A contrasting viewpoint is that large-scale, biomass-fueled power generation systems are unlikely to be economically competitive with natural gas or coal — fired generation, but that they can fill important niche markets, especially via distributed generation (Whittier, Haase, and Badger, 1996). Distributed generation is defined as any modular technology that is sited throughout a utility’s service area—interconnected to the distribution or subtransmission system—to lower the cost of service. They typically have capacities less than 50 MW. Distributed generation is claimed to provide multiple benefits to utilities and end users, including lower capital costs and reduced financial risk compared to those of the larger generation systems; deferral of upgrades to substations; provision of power in increments that match projected demand patterns; and various forms of grid support. Other advantages are that the logistics of sustaining operations are simplified and most of the biomass conver­sion technologies qualify as distributed generation candidates.

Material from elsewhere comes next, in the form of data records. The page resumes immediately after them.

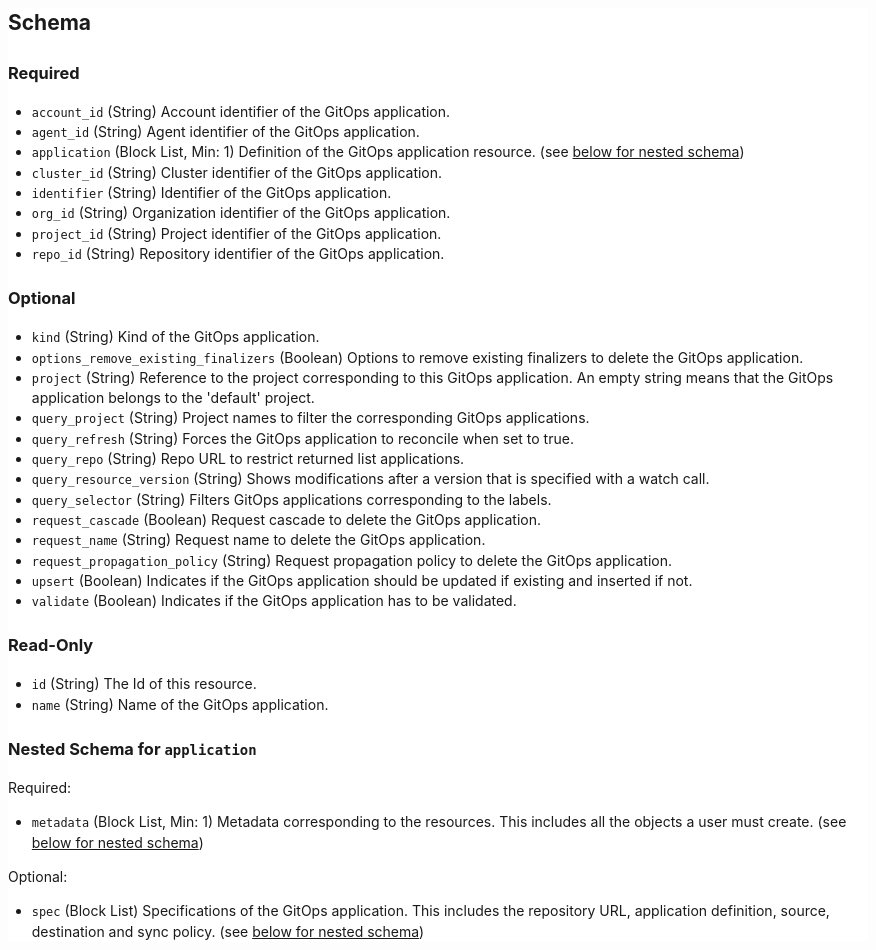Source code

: 
## Schema

### Required

- `account_id` (String) Account identifier of the GitOps application.
- `agent_id` (String) Agent identifier of the GitOps application.
- `application` (Block List, Min: 1) Definition of the GitOps application resource. (see [below for nested schema](#nestedblock--application))
- `cluster_id` (String) Cluster identifier of the GitOps application.
- `identifier` (String) Identifier of the GitOps application.
- `org_id` (String) Organization identifier of the GitOps application.
- `project_id` (String) Project identifier of the GitOps application.
- `repo_id` (String) Repository identifier of the GitOps application.

### Optional

- `kind` (String) Kind of the GitOps application.
- `options_remove_existing_finalizers` (Boolean) Options to remove existing finalizers to delete the GitOps application.
- `project` (String) Reference to the project corresponding to this GitOps application. An empty string means that the GitOps application belongs to the 'default' project.
- `query_project` (String) Project names to filter the corresponding GitOps applications.
- `query_refresh` (String) Forces the GitOps application to reconcile when set to true.
- `query_repo` (String) Repo URL to restrict returned list applications.
- `query_resource_version` (String) Shows modifications after a version that is specified with a watch call.
- `query_selector` (String) Filters GitOps applications corresponding to the labels.
- `request_cascade` (Boolean) Request cascade to delete the GitOps application.
- `request_name` (String) Request name to delete the GitOps application.
- `request_propagation_policy` (String) Request propagation policy to delete the GitOps application.
- `upsert` (Boolean) Indicates if the GitOps application should be updated if existing and inserted if not.
- `validate` (Boolean) Indicates if the GitOps application has to be validated.

### Read-Only

- `id` (String) The Id of this resource.
- `name` (String) Name of the GitOps application.

<a id="nestedblock--application"></a>
### Nested Schema for `application`

Required:

- `metadata` (Block List, Min: 1) Metadata corresponding to the resources. This includes all the objects a user must create. (see [below for nested schema](#nestedblock--application--metadata))

Optional:

- `spec` (Block List) Specifications of the GitOps application. This includes the repository URL, application definition, source, destination and sync policy. (see [below for nested schema](#nestedblock--application--spec))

Assessments of commercial biomass power technologies indicate that oppor­tunities exist, particularly for niche market applications, when the business conditions are right. Federal legislation can have a large impact on these opportunities. For example, the U. S. Public Utilities Regulatory Policies Act of 1978 (PURPA, PL 95-617) created a utility market for independent, nonutility power producers by requiring public utilities to purchase power from them at the so-called avoided cost, or the utility’s cost of purchasing or generating the power itself. Many small power producers and cogenerators took advantage of this arrangement by generating power for on-site use and selling the surplus to the local utility. One technology that fared quite well under PURPA, when Standard Offer contracts in California allowed independent power producers to lock in payments that started at $0.08 to $0.09/kWh, is bubbling, fluid-bed combustion. It was a key technology that allowed plants to achieve favorable economics in a changing regulatory and fuel price environment. The flexibility of 3 such plants (net capacities of 10,10, and 25 MW), for example, permitted them to accept a very wide range of biomass fuels and to meet California’s strict emissions requirements using ammonia injection and limestone additive for NOx and SOx control over a 7-year operating history (Ferris, 1996). When scheduled shutdowns and reduced loads were required by the utility that purchased the power, the advanced designs of these plants made it possible for them to be operated as peaking units after the utility offered payments up to $0.06/kWh under curtailment contracts.